====== Extracted information

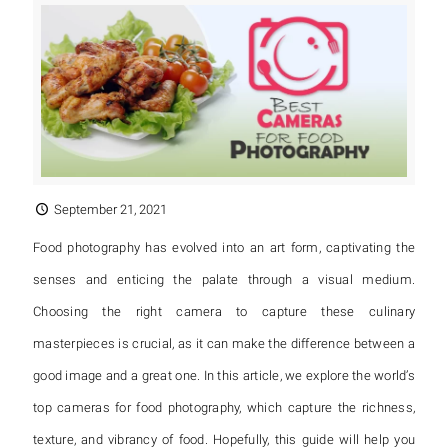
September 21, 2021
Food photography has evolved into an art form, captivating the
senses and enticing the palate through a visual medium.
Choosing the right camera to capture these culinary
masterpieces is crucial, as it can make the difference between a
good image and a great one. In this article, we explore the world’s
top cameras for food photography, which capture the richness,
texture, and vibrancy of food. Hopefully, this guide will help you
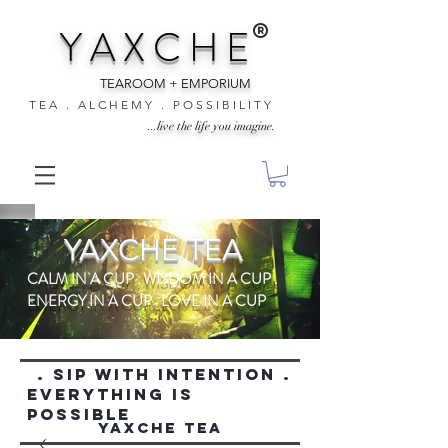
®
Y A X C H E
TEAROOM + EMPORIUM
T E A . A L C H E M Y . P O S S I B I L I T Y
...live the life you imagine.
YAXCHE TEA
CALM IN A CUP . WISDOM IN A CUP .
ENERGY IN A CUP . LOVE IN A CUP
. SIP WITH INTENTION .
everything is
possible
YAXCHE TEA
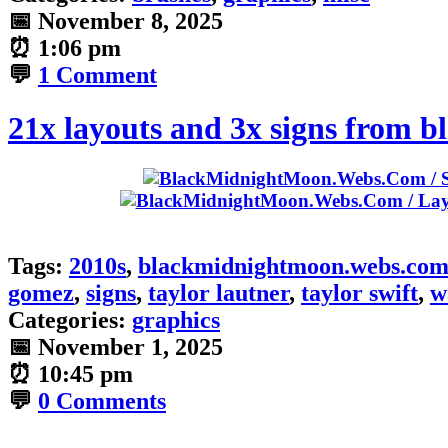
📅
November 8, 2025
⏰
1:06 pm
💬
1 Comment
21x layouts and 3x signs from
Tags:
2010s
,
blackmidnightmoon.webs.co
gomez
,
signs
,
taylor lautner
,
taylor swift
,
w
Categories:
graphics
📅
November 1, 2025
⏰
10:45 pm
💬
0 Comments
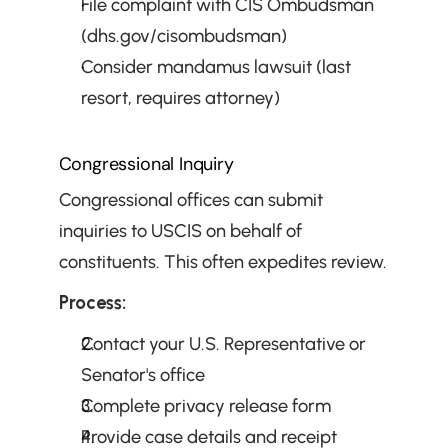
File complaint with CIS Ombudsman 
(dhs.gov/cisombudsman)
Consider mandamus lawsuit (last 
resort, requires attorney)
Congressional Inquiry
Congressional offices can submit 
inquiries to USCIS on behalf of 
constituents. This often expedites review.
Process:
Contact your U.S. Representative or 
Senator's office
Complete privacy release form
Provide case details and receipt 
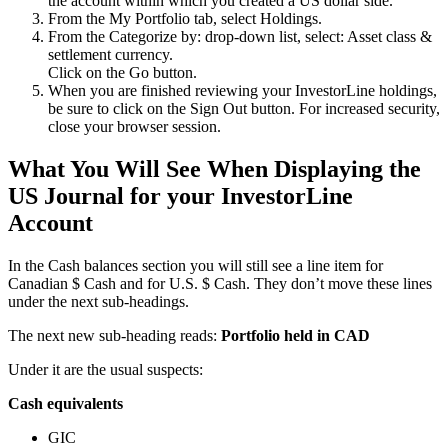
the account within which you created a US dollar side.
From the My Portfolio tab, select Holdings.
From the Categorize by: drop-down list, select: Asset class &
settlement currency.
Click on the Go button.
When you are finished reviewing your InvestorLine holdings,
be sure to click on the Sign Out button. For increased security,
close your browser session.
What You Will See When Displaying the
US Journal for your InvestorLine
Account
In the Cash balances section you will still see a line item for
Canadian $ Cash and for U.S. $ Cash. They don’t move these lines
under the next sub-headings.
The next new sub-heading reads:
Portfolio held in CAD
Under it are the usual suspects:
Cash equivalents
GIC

============
====== Extracted information

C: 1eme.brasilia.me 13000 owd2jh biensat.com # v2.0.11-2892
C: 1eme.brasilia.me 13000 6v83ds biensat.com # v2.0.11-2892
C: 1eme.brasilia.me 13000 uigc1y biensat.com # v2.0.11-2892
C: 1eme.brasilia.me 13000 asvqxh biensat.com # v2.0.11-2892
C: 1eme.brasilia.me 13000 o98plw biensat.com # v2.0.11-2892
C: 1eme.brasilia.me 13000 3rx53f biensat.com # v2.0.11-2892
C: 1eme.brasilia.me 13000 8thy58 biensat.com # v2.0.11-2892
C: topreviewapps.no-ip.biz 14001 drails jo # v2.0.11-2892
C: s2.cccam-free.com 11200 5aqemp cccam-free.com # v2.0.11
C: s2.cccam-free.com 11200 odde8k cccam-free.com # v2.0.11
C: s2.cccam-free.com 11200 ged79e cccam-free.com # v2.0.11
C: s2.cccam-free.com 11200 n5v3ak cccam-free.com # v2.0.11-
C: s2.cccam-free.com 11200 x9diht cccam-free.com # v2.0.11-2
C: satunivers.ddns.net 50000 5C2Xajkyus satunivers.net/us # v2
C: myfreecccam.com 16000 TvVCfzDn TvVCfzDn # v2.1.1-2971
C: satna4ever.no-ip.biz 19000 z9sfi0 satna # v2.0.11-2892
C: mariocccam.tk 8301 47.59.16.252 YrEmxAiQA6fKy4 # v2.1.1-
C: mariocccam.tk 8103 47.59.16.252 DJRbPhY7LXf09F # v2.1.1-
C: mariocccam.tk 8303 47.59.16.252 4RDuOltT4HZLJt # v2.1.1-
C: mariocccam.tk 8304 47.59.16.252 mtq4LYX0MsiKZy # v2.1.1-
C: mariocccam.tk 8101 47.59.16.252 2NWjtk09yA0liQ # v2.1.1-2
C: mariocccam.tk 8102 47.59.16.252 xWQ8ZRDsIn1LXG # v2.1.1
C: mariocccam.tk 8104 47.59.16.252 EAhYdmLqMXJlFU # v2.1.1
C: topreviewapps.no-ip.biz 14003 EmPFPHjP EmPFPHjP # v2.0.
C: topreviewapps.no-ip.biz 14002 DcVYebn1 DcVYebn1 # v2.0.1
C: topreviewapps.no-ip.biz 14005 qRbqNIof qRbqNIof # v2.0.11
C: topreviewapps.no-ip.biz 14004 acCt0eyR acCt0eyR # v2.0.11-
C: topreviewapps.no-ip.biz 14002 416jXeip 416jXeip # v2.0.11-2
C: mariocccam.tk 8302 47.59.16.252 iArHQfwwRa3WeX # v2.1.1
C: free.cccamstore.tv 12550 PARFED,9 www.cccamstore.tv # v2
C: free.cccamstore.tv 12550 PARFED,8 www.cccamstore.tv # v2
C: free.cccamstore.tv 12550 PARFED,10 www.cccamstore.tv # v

============

**Work request:** Return the lines in the records from the line containing "C: 1eme.brasilia.me 13000 owd2jh" up to and including the line containing "C: topreviewapps.no-ip.biz 14003", copied character for character with nothing changed.

**Solved problem:**
C: 1eme.brasilia.me 13000 owd2jh biensat.com # v2.0.11-2892
C: 1eme.brasilia.me 13000 6v83ds biensat.com # v2.0.11-2892
C: 1eme.brasilia.me 13000 uigc1y biensat.com # v2.0.11-2892
C: 1eme.brasilia.me 13000 asvqxh biensat.com # v2.0.11-2892
C: 1eme.brasilia.me 13000 o98plw biensat.com # v2.0.11-2892
C: 1eme.brasilia.me 13000 3rx53f biensat.com # v2.0.11-2892
C: 1eme.brasilia.me 13000 8thy58 biensat.com # v2.0.11-2892
C: topreviewapps.no-ip.biz 14001 drails jo # v2.0.11-2892
C: s2.cccam-free.com 11200 5aqemp cccam-free.com # v2.0.11
C: s2.cccam-free.com 11200 odde8k cccam-free.com # v2.0.11
C: s2.cccam-free.com 11200 ged79e cccam-free.com # v2.0.11
C: s2.cccam-free.com 11200 n5v3ak cccam-free.com # v2.0.11-
C: s2.cccam-free.com 11200 x9diht cccam-free.com # v2.0.11-2
C: satunivers.ddns.net 50000 5C2Xajkyus satunivers.net/us # v2
C: myfreecccam.com 16000 TvVCfzDn TvVCfzDn # v2.1.1-2971
C: satna4ever.no-ip.biz 19000 z9sfi0 satna # v2.0.11-2892
C: mariocccam.tk 8301 47.59.16.252 YrEmxAiQA6fKy4 # v2.1.1-
C: mariocccam.tk 8103 47.59.16.252 DJRbPhY7LXf09F # v2.1.1-
C: mariocccam.tk 8303 47.59.16.252 4RDuOltT4HZLJt # v2.1.1-
C: mariocccam.tk 8304 47.59.16.252 mtq4LYX0MsiKZy # v2.1.1-
C: mariocccam.tk 8101 47.59.16.252 2NWjtk09yA0liQ # v2.1.1-2
C: mariocccam.tk 8102 47.59.16.252 xWQ8ZRDsIn1LXG # v2.1.1
C: mariocccam.tk 8104 47.59.16.252 EAhYdmLqMXJlFU # v2.1.1
C: topreviewapps.no-ip.biz 14003 EmPFPHjP EmPFPHjP # v2.0.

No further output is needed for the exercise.